Mittlerweile ist die Demokratische Unionistische Partei die drittstärkste Partei im nordirischen Schattenparlament. Auch in Zukunft scheint ihr Erfolg als eine gegen das Karfreitagsabkommen gerichtete Partei gesichert zu sein: Eine Meinungsumfrage des BBC ergab im März, daß die Unterstützung unionistischer Wähler für das an Ostern 1998 geschlossene Abkommen von 55 auf nur noch 41 Prozent gesunken sei.

Doch von Ian Paisley existiert noch eine zweite, oft weniger bekannte Seite: Er ist vor allem ein überzeugter "wiedergeborener" Fundamentalist, der in seinen aggressiven Predigten unverhohlen seine Abneigung gegen jegliche ökumenische Bestrebungen der größeren Kirchen zum Ausdruck bringt. Der Süden der irischen Insel wird als "papistische Hochburg" betrachtet, deren Vormarsch auf die "reine" Existenz Ulsters gestoppt werden muß.

Paisley, der selbst in einer streng religiösen Baptistenfamilie aufwuchs, konnte seinen Fundamentalismus nur schwer mit den damaligen protestantischen Lehren vereinigen. Nachdem er von immer mehr Kirchenhäuptern als Prediger aus ihren Gemeinden verbannt worden war, gründete er schließlich 1951 gemeinsam mit einigen Anhängern die Freie Presbyterianische Kirche.

Diese bildet heute die sechstgrößte kirchliche Vereinigung im Norden Irlands. Die DUP hat eine starke Anhängerschaft unter den sogenannten wiedergeborenen Evangelisten, deren Anzahl in Nordirland auf ungefähr 100 000 Personen geschätzt wird. Diese sind politisch zumeist aus "moralischen Gründen" gegen das Karfreitagsabkommen eingestellt. Hier hat Paisley seine stärkste Basis. Von vielen wird er als der einzig glaubhafte religiöse wie politische Führer betrachtet.

Paisleys Presbyterianische Kirche ist stark verbunden mit den religiös-fundamentalistischen Bewegungen des amerikanischen "Bible-belt". Mit Bob Jones, dem bekannten evangelischen Prediger aus South Carolina, unterhielt Paisley eine besondere Freundschaft. 1976 gründeten sie gemeinsam den Fundamentalistischen Weltrat. "Für Gott und Ulster" - Paisley verkörpert wie kaum ein anderer die Verschmelzung von Religion und Politik in Nordirland.
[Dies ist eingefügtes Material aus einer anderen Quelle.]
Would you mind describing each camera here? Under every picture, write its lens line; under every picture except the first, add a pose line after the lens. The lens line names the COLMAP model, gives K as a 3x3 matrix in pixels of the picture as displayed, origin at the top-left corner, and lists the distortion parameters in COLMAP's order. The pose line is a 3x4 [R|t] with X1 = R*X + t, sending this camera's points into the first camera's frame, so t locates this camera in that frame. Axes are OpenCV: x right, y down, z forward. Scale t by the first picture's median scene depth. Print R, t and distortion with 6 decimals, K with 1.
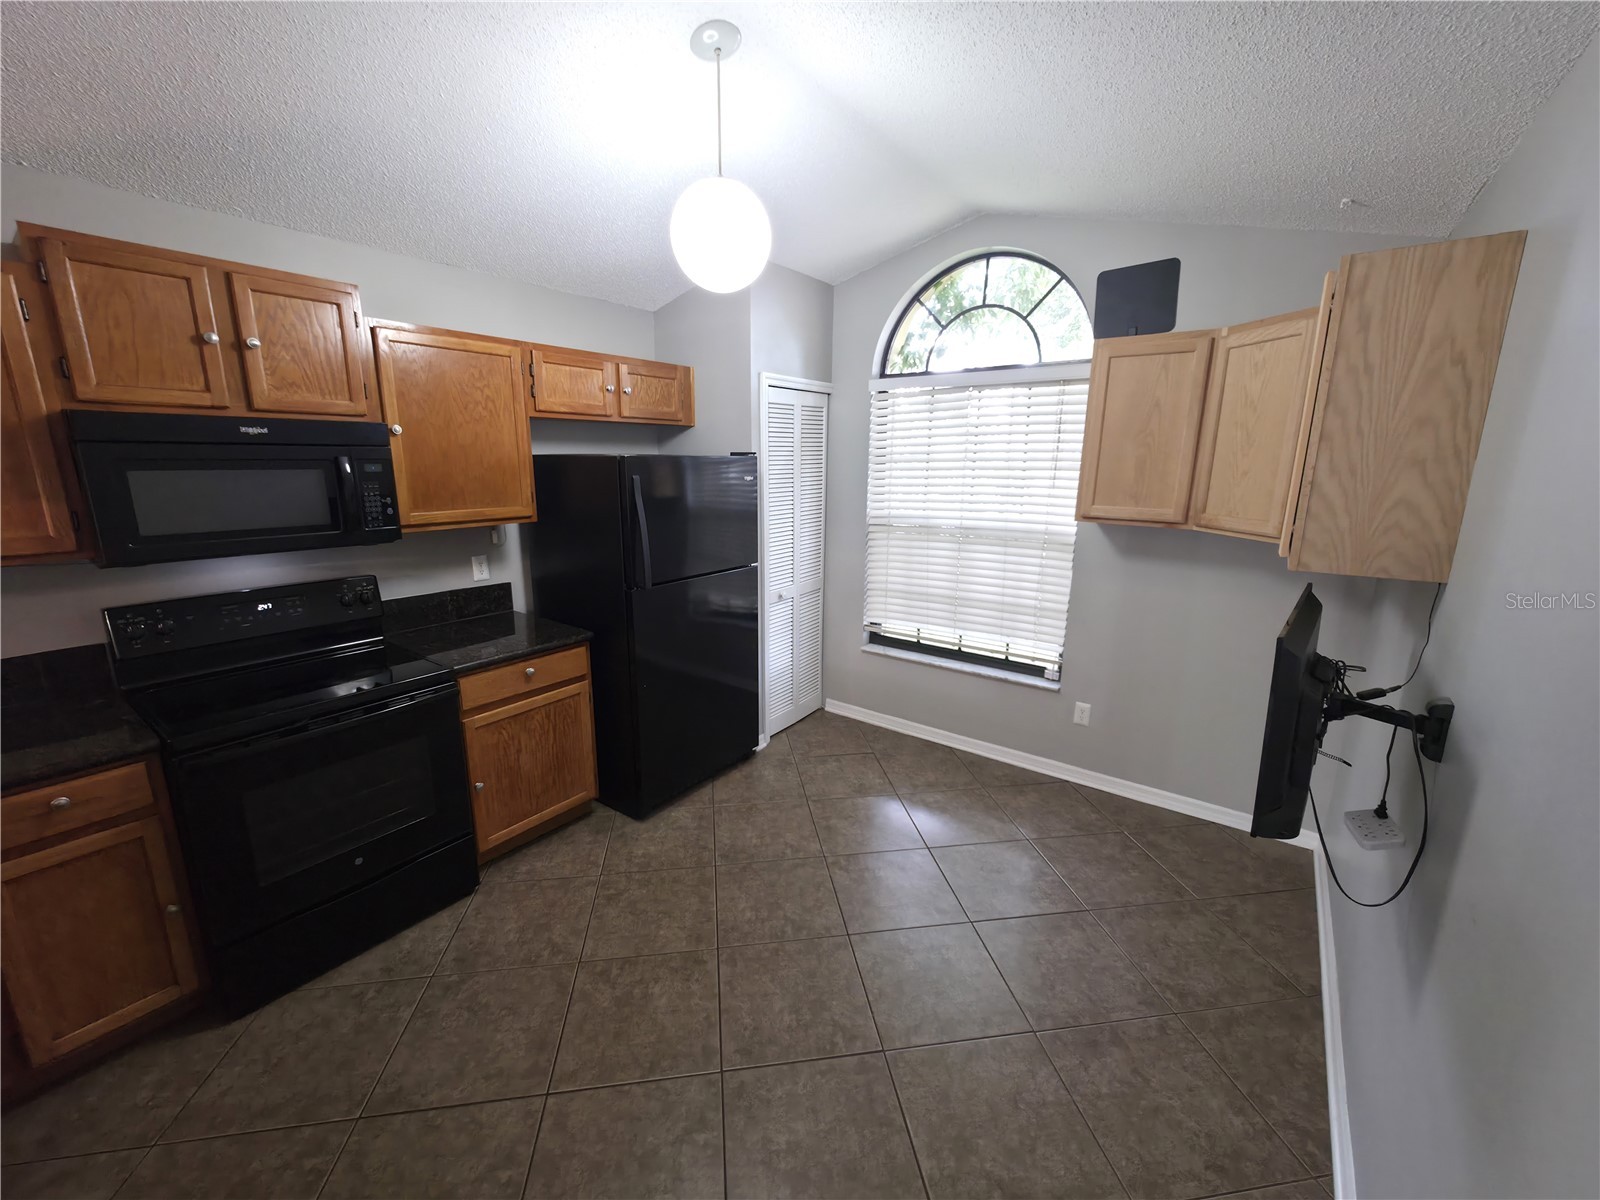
lens RADIAL K [[636.8, 0, 796.6], [0, 636.8, 600.5], [0, 0, 1]] dist [-0.000564, 0.000318]
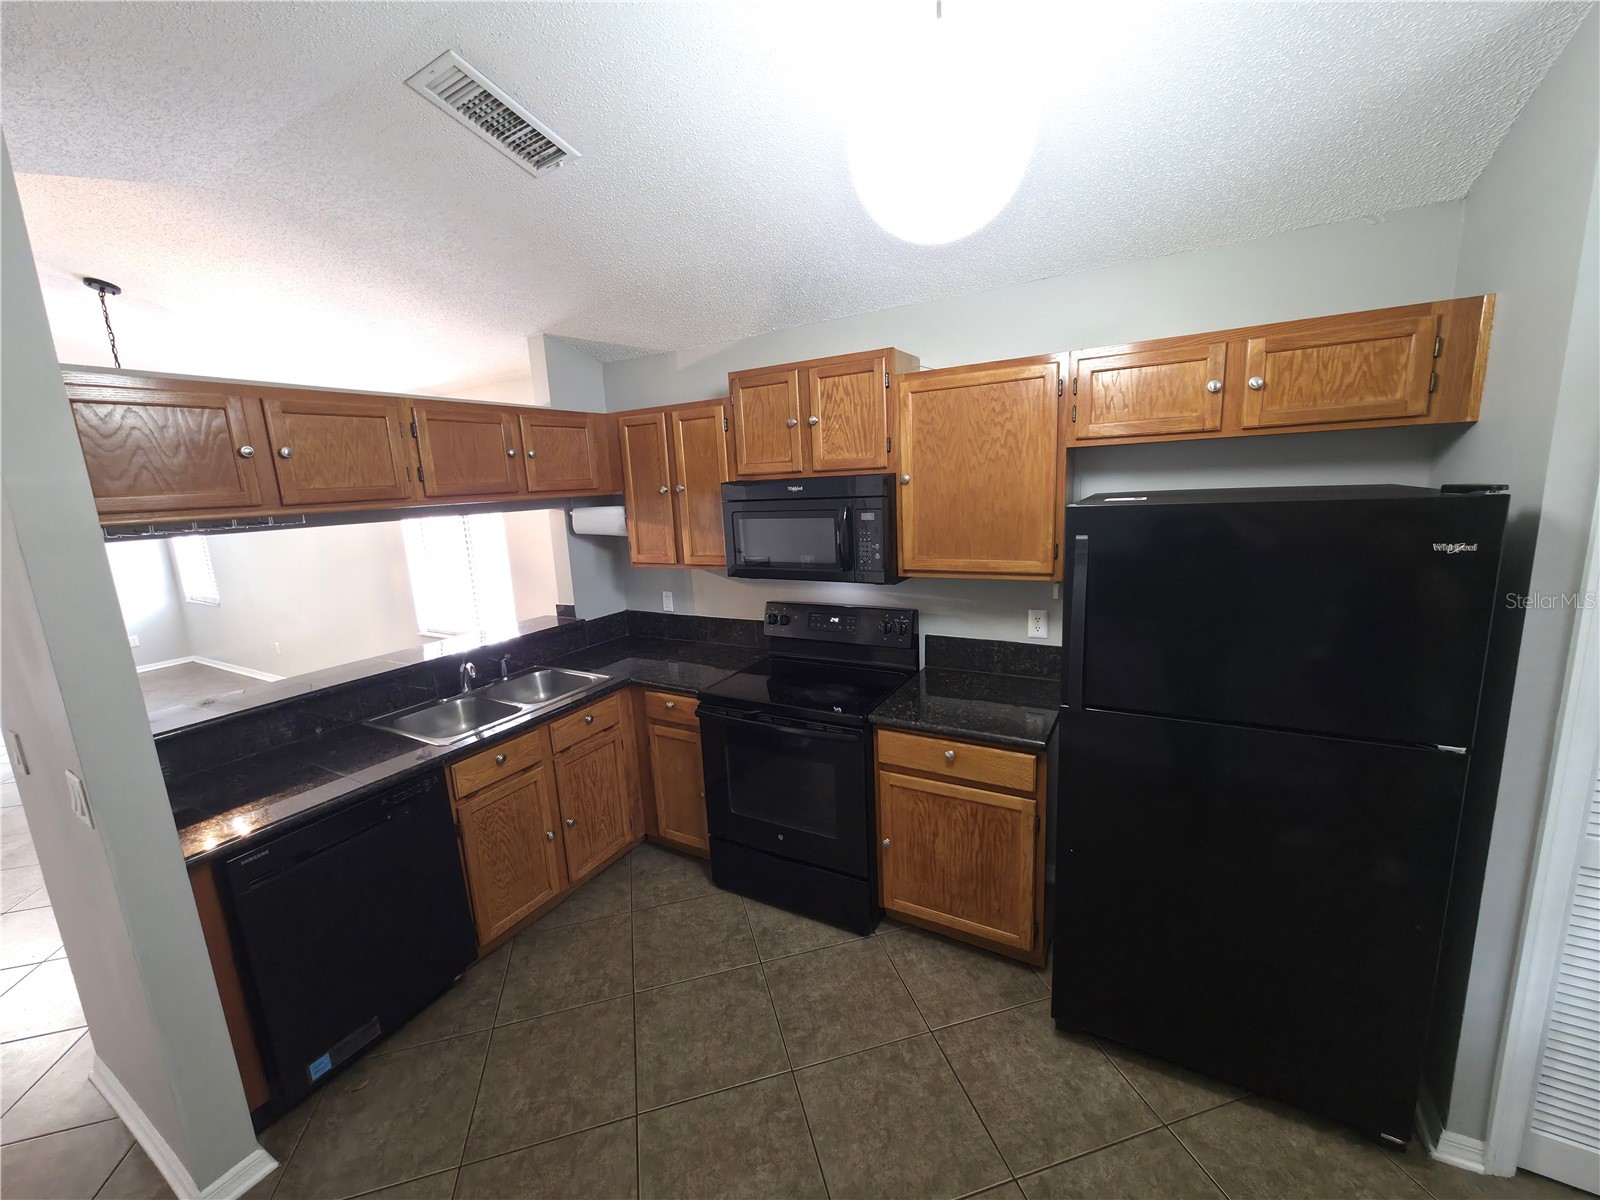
lens RADIAL K [[636.8, 0, 796.6], [0, 636.8, 600.5], [0, 0, 1]] dist [-0.000564, 0.000318]
pose [[0.119152, 0.173123, -0.977666, 0.374832], [-0.169214, 0.973816, 0.151819, -0.194396], [0.978350, 0.147345, 0.145327, 0.677912]]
Allister Lucas, Gemeindeältester der Freien Presbyterianischen Kirche von Antrim, erklärt es so: "Was wir heute brauchen, sind Gottesmänner, die den einzelnen Nationen den richtigen Weg weisen. Ich glaube, daß auch Ian Paisley von Gott erhoben worden ist, wie früher Moses, Elijah und König David."